In April, Nnamdi Kanu, leader of the separatist Indigenous People of Biafra (IPOB) was released from detention on the orders of a court. He was arrested in October 2015 and detained on treason charges. In response to calls for Igbo independence by IPOB, in June a northern-interest pressure group, the Arewa Youth Consultative Forum (AYCF), issued a notice demanding that Igbos leave northern Nigeria before October 1, or face “visible actions.” Following condemnation by various interlocutors, including UN independent experts, the AYCF withdrew the quit notice in late August 2017.

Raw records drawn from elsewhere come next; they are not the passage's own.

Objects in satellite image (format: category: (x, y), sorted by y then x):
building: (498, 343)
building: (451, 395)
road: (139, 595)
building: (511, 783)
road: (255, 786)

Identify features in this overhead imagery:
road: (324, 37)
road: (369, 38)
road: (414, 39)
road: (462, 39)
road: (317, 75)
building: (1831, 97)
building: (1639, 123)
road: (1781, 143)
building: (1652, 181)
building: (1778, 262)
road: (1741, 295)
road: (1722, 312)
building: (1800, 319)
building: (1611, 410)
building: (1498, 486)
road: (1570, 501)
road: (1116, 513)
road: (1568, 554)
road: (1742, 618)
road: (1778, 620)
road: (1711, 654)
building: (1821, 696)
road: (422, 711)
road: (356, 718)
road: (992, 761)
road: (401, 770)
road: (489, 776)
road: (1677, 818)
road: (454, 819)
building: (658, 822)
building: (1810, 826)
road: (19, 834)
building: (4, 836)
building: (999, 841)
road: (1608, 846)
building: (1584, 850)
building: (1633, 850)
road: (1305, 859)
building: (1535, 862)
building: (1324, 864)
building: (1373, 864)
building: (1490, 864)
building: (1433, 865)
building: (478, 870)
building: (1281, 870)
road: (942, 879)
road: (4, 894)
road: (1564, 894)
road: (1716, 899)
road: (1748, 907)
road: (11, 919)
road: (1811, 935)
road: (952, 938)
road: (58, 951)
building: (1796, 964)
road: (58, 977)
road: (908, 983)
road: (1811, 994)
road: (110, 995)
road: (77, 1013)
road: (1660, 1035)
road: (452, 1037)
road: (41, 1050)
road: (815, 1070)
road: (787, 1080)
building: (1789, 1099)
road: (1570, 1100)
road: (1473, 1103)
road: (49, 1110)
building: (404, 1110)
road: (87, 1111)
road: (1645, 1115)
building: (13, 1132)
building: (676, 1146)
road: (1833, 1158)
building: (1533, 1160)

Sexual Orientation and Gender Identity

The passage of the Same Sex Marriage (Prohibition) Act (SSMPA) in January 2014 effectively authorized abuses against the lesbian, gay, bisexual, and transgender (LGBT) community in 2017. The law has undermined freedom of association and expression for members of the LGBT community, human rights organizations, and others. In July 2017, authorities arrested over 40 men attending an HIV awareness event at a hotel in Lagos and accused them of performing same-sex acts, a crime that carries up to 14 years in jail. In April 2017, 53 men were arrested for celebrating a gay wedding, and charged with “belonging to a gang of unlawful society.”

In addition to the SSMPA, under the Nigeria Criminal Code Act of 1990, “carnal knowledge of any person against the order of nature” carries a maximum sentence of 14 years in prison. The Sharia penal code adopted by several northern Nigerian states prohibits and punishes sexual relations between persons of the same sex, with the maximum penalty for men being death by stoning and whipping and/or imprisonment for women.

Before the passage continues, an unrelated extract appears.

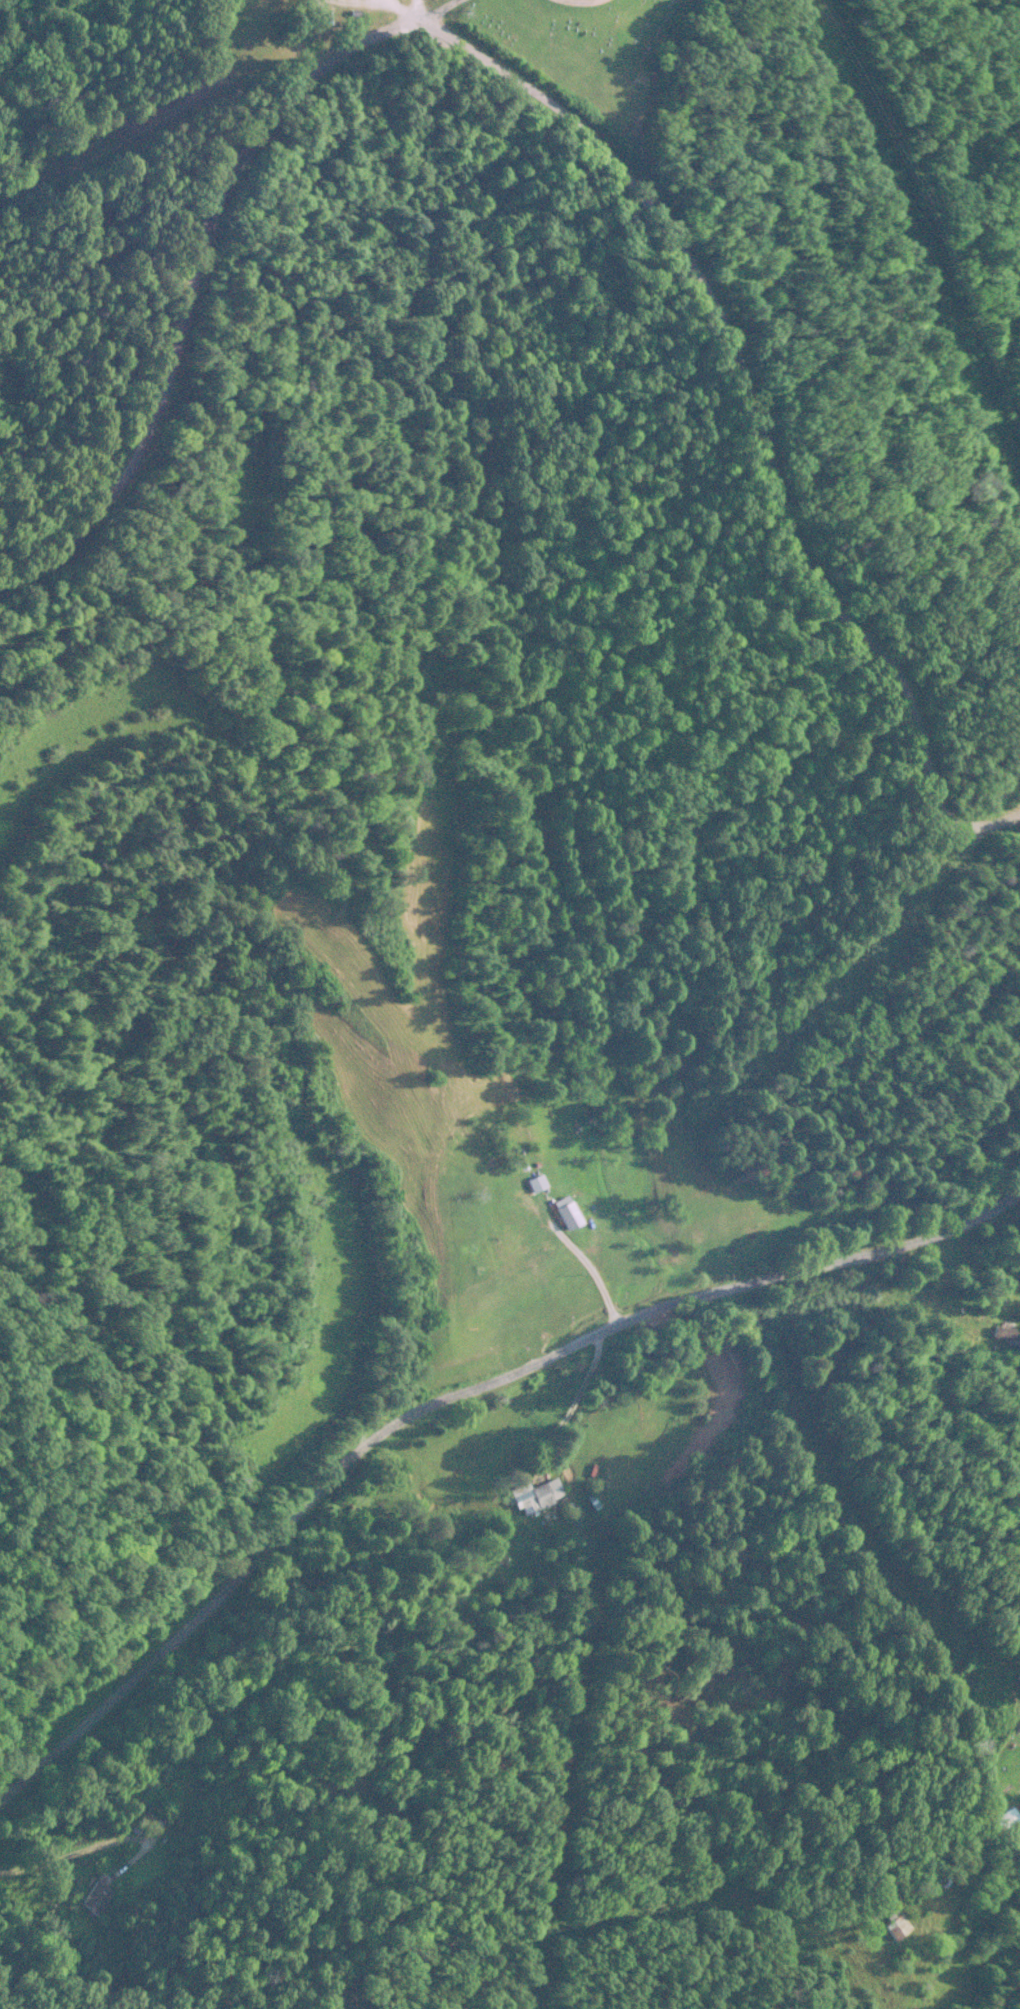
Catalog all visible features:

Freedom of Expression, Media, and Association

Nigerian press, bolstered by strong civil society, remains largely free. Journalists, however, face harassment, and the implementation of a 2015 Cyber Crime Act threatens to curtail freedom of expression.

In January 2017, police arrested two journalists, the publisher and judiciary correspondent of an online publication, Premium Times, in Abuja for articles that allegedly showed “deep hatred for the Nigerian army.” In June, Ibraheema Yakubu, a journalist with the Hausa radio service of the German Deutsche Welle, was arrested and detained while covering a procession by the Muslim Shiites group in Kaduna. He told media that policemen beat and slapped him. In August, police arrested and detained journalist Danjuma Katsina in Katsina state for posting “injurious comments” about a politician on Facebook. The two journalists were released after a day each in detention following the intervention of officials of the Nigerian Union of Journalists.

The director of defense information announced in August 2017 that the military would monitor social media for “hate speech, anti-government and anti-security information.” The government also directed the National Broadcasting Commission to sanction any radio or television station that broadcasts hate speech. It threatened to charge people found to spread yet-to-be defined hate speech under the Terrorism Prevention Act.

A “Bill to provide for the Establishment of Non-Governmental Organizations (NGOs),” described by local groups as an attempt to crackdown and monitor NGOs has passed two readings in the House of Representatives.